Resolved decisions (as built)

The open questions above were resolved as follows during implementation:

  1. UpdatePolicy lives in pkg/props (update_policy.go); pkg/cmd/root and pkg/setup consume it.
  2. Baseline via the Tool.UpdatePolicy struct field (a single value needs no functional option), with update.policy config overriding at runtime via props.ResolveUpdatePolicy.
  3. enabled + non-interactive (or declined) β†’ non-zero error (blocked), never a masked continue.
  4. prompt accept β†’ restart model (update, exit 0, ask to re-run) β€” reuses the existing ErrUpdateComplete path.
  5. update.check_interval: 0 = check every invocation; disabled is how you turn checking off.
  6. Out-of-date WARN every invocation while behind the cached version (suppressed under --ci).

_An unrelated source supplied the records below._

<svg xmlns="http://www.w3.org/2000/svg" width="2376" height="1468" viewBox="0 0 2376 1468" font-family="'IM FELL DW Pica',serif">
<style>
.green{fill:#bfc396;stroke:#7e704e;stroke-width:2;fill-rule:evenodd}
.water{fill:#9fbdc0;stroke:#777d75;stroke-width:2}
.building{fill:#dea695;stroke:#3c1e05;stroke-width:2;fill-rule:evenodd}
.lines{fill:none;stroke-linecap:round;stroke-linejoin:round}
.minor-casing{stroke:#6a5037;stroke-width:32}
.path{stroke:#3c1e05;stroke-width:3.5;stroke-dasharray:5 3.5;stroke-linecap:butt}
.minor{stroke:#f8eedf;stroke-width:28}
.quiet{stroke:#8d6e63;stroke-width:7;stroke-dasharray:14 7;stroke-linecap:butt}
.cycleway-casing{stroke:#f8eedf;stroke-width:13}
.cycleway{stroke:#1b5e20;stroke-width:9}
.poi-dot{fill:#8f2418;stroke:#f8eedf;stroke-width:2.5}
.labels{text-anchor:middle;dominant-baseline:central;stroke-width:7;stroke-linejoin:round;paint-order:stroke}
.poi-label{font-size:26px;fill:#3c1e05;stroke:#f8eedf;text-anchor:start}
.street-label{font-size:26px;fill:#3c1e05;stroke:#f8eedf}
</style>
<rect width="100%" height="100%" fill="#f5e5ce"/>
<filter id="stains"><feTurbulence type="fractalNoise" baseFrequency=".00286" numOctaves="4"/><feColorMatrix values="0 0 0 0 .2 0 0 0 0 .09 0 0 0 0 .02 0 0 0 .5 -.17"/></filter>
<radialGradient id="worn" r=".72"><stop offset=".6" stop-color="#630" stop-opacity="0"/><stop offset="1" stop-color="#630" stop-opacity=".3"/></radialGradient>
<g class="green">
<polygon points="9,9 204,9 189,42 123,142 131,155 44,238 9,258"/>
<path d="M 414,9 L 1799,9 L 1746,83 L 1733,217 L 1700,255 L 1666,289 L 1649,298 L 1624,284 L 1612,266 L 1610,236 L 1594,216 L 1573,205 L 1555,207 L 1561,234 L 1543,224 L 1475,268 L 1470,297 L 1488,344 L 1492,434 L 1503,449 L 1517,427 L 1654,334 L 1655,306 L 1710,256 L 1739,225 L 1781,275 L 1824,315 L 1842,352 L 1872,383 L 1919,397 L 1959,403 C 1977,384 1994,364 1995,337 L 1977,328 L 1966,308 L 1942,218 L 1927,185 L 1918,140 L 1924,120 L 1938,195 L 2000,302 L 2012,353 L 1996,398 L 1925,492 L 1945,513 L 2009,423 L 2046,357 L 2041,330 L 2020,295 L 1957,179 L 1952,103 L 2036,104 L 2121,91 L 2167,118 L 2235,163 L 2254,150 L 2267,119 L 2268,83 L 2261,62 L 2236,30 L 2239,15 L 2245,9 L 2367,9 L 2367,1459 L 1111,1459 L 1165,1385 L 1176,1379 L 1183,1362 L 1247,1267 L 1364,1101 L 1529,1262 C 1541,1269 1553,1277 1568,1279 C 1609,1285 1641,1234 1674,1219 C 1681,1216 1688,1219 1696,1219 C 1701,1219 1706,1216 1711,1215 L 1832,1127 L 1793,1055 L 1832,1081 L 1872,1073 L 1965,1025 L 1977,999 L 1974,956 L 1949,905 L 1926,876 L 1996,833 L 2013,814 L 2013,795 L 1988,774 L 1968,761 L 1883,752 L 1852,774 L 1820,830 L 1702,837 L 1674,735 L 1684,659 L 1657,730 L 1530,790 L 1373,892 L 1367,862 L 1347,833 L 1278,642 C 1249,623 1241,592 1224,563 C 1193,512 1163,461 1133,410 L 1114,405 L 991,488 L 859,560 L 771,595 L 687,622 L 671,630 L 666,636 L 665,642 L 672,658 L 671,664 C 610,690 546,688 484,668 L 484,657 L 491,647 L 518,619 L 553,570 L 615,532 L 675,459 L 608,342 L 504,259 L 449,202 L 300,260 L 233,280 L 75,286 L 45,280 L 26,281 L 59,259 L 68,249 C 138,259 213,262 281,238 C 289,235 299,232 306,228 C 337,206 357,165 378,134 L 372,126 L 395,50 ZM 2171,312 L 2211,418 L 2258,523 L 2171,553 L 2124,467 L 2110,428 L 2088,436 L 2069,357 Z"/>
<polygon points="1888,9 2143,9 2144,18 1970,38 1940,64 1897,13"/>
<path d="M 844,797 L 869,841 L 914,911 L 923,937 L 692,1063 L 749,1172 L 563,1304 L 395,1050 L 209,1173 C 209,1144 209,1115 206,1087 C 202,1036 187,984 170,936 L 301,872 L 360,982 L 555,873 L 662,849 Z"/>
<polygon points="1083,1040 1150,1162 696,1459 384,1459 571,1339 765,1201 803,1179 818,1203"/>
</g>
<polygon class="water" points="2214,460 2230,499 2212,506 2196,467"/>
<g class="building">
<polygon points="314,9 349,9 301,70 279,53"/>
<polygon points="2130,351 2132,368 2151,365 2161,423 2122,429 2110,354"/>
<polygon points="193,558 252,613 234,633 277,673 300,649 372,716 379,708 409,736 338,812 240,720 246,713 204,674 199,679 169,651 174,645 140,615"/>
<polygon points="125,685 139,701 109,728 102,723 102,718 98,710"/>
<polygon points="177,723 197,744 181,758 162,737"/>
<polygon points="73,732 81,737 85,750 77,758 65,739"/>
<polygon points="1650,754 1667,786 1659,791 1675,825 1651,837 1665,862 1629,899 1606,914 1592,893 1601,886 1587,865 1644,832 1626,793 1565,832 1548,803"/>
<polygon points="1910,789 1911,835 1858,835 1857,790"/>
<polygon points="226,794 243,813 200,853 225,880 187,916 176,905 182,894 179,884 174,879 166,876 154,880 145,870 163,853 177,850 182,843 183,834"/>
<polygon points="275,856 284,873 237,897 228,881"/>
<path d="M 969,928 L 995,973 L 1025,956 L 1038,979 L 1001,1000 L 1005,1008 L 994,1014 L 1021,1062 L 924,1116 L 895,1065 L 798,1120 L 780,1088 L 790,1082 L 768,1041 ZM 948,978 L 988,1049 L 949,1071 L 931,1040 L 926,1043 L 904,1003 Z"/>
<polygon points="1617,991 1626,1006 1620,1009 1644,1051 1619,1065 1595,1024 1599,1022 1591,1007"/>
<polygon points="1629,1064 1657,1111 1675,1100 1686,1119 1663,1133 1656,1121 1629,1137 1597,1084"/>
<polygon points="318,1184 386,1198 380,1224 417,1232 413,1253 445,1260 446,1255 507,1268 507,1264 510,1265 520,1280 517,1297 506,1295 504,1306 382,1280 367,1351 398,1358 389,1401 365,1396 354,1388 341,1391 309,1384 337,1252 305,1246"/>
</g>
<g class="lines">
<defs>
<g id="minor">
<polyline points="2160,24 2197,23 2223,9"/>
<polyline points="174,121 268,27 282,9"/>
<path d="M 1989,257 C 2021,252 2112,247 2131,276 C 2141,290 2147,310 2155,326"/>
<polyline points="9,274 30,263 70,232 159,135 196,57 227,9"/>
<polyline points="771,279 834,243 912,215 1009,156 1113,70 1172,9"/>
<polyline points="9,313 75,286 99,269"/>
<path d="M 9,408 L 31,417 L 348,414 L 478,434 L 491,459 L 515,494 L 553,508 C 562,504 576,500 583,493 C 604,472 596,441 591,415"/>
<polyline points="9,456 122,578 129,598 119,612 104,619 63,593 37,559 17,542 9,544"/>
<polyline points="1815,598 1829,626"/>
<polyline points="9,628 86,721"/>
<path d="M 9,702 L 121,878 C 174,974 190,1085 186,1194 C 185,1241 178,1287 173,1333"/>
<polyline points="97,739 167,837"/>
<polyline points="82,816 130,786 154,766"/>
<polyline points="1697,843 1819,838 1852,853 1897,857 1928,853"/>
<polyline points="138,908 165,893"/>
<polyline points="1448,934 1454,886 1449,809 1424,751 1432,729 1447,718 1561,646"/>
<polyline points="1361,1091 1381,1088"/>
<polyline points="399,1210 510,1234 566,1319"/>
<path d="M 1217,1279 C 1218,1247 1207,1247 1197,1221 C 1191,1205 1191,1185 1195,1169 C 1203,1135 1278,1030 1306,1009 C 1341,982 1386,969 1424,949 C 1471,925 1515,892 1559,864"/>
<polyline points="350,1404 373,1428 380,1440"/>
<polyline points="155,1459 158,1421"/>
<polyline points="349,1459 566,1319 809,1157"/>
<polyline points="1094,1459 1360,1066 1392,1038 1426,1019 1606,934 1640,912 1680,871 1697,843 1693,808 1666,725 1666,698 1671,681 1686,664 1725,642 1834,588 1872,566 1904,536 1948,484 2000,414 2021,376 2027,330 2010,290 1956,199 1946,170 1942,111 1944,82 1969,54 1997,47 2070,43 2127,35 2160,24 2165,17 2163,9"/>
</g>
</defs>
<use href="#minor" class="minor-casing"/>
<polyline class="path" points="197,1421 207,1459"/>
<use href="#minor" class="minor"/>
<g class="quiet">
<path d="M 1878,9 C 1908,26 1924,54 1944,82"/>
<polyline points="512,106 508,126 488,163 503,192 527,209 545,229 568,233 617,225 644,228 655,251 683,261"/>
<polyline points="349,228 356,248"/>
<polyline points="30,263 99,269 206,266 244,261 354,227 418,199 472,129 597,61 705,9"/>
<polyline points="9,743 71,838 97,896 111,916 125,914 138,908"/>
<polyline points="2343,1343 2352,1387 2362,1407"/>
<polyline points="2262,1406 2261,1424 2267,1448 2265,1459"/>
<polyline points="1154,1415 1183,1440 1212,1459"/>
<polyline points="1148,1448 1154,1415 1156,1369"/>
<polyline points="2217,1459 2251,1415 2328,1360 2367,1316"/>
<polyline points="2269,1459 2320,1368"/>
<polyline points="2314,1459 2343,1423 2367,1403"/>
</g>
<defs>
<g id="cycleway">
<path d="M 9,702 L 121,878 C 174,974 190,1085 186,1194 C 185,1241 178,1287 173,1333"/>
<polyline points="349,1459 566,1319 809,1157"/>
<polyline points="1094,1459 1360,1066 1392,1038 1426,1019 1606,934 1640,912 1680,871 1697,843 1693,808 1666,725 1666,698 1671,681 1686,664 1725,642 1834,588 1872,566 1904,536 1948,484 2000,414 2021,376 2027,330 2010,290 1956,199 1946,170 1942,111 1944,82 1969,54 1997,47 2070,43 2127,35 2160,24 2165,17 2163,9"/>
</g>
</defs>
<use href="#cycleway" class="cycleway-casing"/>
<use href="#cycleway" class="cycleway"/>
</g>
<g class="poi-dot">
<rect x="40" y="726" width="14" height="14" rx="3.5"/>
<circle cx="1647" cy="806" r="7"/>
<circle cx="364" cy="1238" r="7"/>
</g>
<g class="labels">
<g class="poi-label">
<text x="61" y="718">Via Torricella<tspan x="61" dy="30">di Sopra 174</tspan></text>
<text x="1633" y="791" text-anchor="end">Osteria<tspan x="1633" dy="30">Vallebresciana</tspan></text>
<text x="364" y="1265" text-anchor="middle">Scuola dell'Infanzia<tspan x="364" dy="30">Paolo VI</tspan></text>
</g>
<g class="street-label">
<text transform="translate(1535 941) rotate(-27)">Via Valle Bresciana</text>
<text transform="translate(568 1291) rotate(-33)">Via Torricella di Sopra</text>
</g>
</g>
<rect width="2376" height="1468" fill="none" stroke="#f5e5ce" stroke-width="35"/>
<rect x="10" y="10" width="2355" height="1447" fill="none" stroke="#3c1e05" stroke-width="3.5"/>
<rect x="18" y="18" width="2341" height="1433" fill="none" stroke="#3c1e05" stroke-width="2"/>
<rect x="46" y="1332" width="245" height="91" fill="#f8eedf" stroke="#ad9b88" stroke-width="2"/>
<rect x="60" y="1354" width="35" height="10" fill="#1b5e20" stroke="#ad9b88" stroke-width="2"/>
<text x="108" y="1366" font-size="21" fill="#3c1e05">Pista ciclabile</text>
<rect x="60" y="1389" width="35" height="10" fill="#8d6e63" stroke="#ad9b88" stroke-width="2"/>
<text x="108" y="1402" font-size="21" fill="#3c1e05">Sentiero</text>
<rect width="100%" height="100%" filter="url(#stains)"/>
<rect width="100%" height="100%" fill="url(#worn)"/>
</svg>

Two scope refinements emerged:

  • The latest version is cached in the existing last_checked marker's body (its modtime already drives the throttle β€” one file, two jobs) rather than a new file, per reviewer feedback.
  • Graceful missing-asset needs no findReleaseAsset change: version discovery (GetLatestVersionString) is asset-independent, so disabled / prompt-decline never touch assets; an actual update that cannot resolve a platform asset correctly fails non-zero (the masked-exit-0 fix).

Testing & BDD suitability

The three-state branching, interval resolution, version-cache round-trip and policy resolution are covered by unit tests (pkg/props, pkg/setup, pkg/cmd/root). No Gherkin e2e scenario is added: a meaningful end-to-end test of the background check requires a newer published release than the test binary and live network access, which a Godog scenario cannot trigger deterministically without a mock release server β€” a poor BDD fit per the strategy's suitability assessment. The behaviour is instead pinned by the deterministic unit tests at the handler boundary.


Remediation spec for keryx bug-report #2 (and mitigating #3). Implemented.